▶ _Your task_:
An exact restatement of the data is required, with the images omitted.

▶ _Collected data_:
◇ ◇ ◇ ◇ ◇

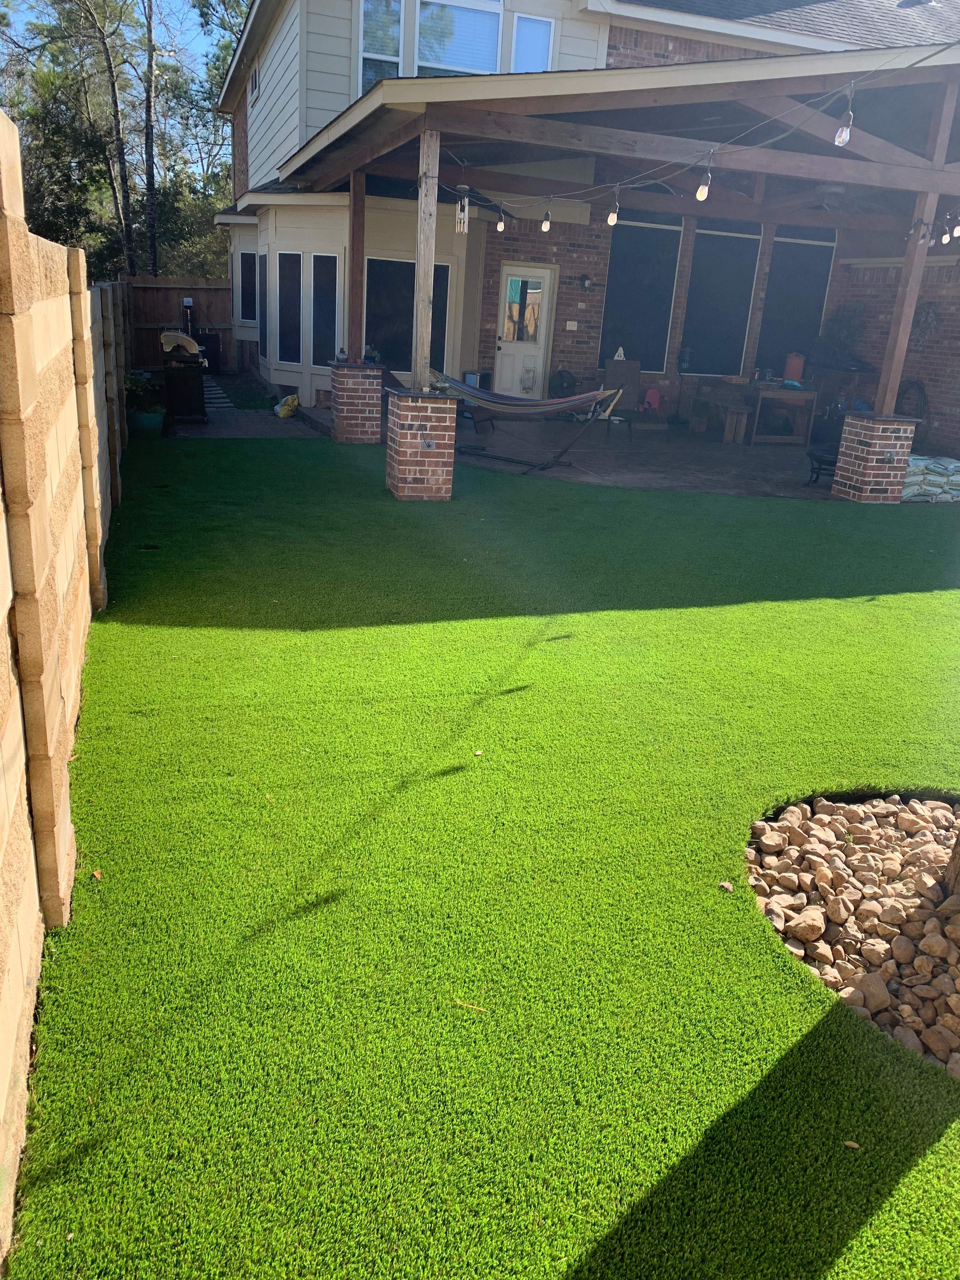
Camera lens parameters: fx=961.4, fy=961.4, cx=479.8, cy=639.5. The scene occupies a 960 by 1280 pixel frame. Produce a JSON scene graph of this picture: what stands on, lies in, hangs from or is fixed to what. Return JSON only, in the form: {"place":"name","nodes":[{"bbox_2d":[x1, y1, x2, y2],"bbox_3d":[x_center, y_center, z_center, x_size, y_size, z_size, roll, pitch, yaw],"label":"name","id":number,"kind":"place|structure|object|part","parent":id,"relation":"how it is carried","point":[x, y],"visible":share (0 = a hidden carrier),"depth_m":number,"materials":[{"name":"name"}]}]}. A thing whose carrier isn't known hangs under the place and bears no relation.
{"place":"outdoors","nodes":[
{"label":"outdoors","id":0,"kind":"place"},
{"bbox_2d":[0,0,237,81],"label":"sky","id":1,"kind":"structure","parent":0,"point":[220,9],"materials":[{"name":"blue"}]},
{"bbox_2d":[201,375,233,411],"label":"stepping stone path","id":2,"kind":"structure","parent":0,"point":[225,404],"materials":[{"name":"grey stone"}]},
{"bbox_2d":[161,380,331,438],"label":"paved patio","id":3,"kind":"structure","parent":0,"point":[188,429],"materials":[{"name":"grey"}]},
{"bbox_2d":[159,330,208,425],"bbox_3d":[-3.658,-3.221,11.840,0.649,1.045,0.826,-2,20,-18],"label":"barbecue grill","id":4,"kind":"object","parent":3,"relation":"on","point":[196,391],"visible":0.92,"depth_m":11.57,"materials":[{"name":"black metal"}]},
{"bbox_2d":[274,393,299,417],"bbox_3d":[-2.668,-3.230,13.316,0.340,0.303,0.443,3,19,-2],"label":"yellow bag","id":5,"kind":"object","parent":3,"relation":"on","point":[283,415],"visible":0.99,"depth_m":13.19,"materials":[{"name":"yellow plastic"}]},
{"bbox_2d":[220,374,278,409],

◇ ◇ ◇ ◇ ◇

▶ _Solved problem_:
Camera lens parameters: fx=961.4, fy=961.4, cx=479.8, cy=639.5. The scene occupies a 960 by 1280 pixel frame. Produce a JSON scene graph of this picture: what stands on, lies in, hangs from or is fixed to what. Return JSON only, in the form: {"place":"name","nodes":[{"bbox_2d":[x1, y1, x2, y2],"bbox_3d":[x_center, y_center, z_center, x_size, y_size, z_size, roll, pitch, yaw],"label":"name","id":number,"kind":"place|structure|object|part","parent":id,"relation":"how it is carried","point":[x, y],"visible":share (0 = a hidden carrier),"depth_m":number,"materials":[{"name":"name"}]}]}. A thing whose carrier isn't known hangs under the place and bears no relation.
{"place":"outdoors","nodes":[
{"label":"outdoors","id":0,"kind":"place"},
{"bbox_2d":[0,0,237,81],"label":"sky","id":1,"kind":"structure","parent":0,"point":[220,9],"materials":[{"name":"blue"}]},
{"bbox_2d":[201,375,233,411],"label":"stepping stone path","id":2,"kind":"structure","parent":0,"point":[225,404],"materials":[{"name":"grey stone"}]},
{"bbox_2d":[161,380,331,438],"label":"paved patio","id":3,"kind":"structure","parent":0,"point":[188,429],"materials":[{"name":"grey"}]},
{"bbox_2d":[159,330,208,425],"bbox_3d":[-3.658,-3.221,11.840,0.649,1.045,0.826,-2,20,-18],"label":"barbecue grill","id":4,"kind":"object","parent":3,"relation":"on","point":[196,391],"visible":0.92,"depth_m":11.57,"materials":[{"name":"black metal"}]},
{"bbox_2d":[274,393,299,417],"bbox_3d":[-2.668,-3.230,13.316,0.340,0.303,0.443,3,19,-2],"label":"yellow bag","id":5,"kind":"object","parent":3,"relation":"on","point":[283,415],"visible":0.99,"depth_m":13.19,"materials":[{"name":"yellow plastic"}]},
{"bbox_2d":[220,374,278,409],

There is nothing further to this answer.